Belle made appearances at Jacobs Field after his departure as an opposing player for the White Sox and Orioles, but this is his first interaction with the Indians since he left. He didn’t consider it a mending fences trip, he said. He bore them no ill will, and figured they felt the same.
“I wish we could’ve stayed together,” Belle said. “It just didn’t work out.”
He made his major league debut in 1989, when the Indians were in the doldrums in old Municipal Stadium. He was regarded as a talented but high-risk prospect out of Louisiana State University, and was one of the shrewd draft picks the Indians made in the late 1980s and early 1990s, including Jim Thome and Manny Ramirez. Thome is almost a sure-fire hall of famer, Ramirez would be were it not for his performance-enhancing drug problems and bizarre antics, and Belle?

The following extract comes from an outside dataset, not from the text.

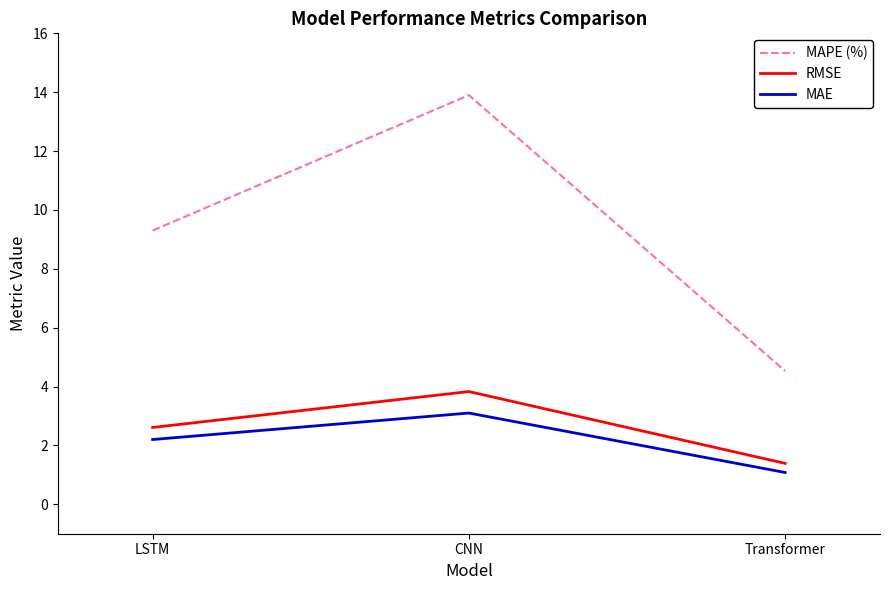

What is the highest value of the RMSE series?

3.8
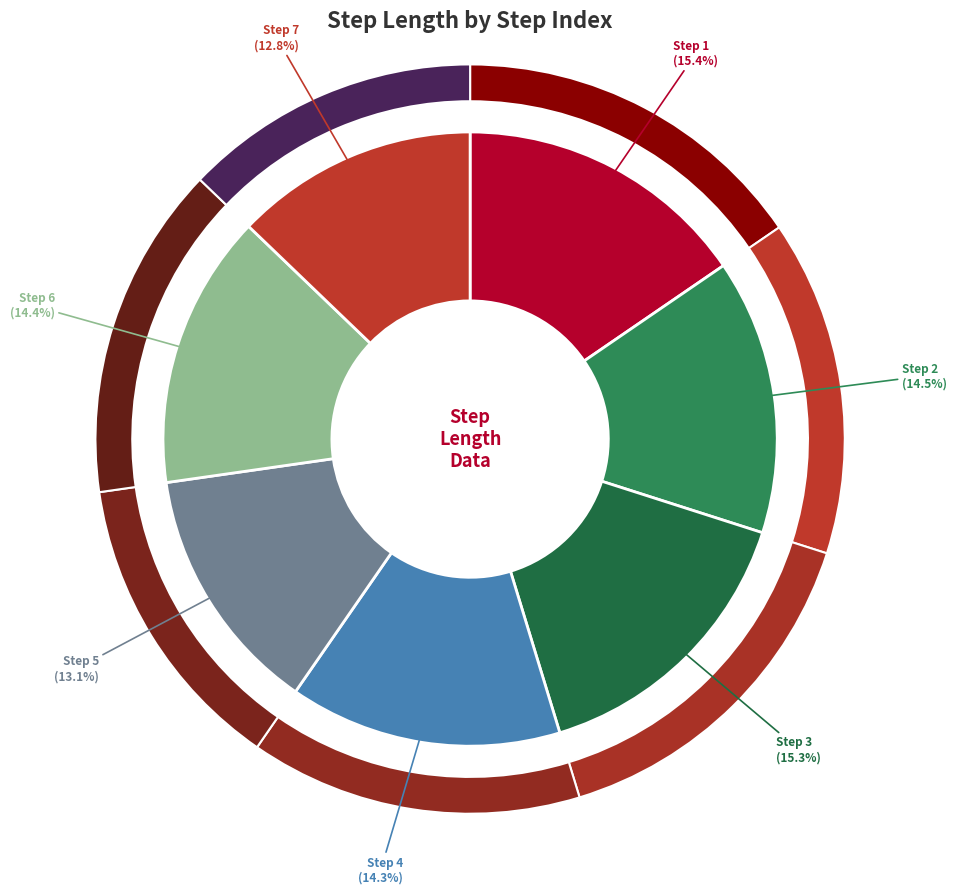

Does 4 account for over 50% of the chart?

No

Well, he finished his career with a .295 average and 381 home runs. He remains to date the only player ever to have 50 home runs and 50 doubles in a season, which he did in the Tribe’s pennant year of 1995 – and in a 144-game shortened season because of the strike. That season, he was the Baseball Digest and Sporting News player of the year, but the Baseball Writers Association of America voted Mo Vaughn as the MVP. The BBWAA also votes on Hall of Fame inductees. Belle got 7.7 percent of the vote in his first year of eligibility, and stayed on the ballot for another year. He got 3.9 percent that year, and dropped off the ballot. His only hope for induction is the veterans’ committee.
But Belle was known as a conscientious student of the game, and a highly prepared hitter. His appearance at spring training will hopefully allow some of that to rub off on Indians players.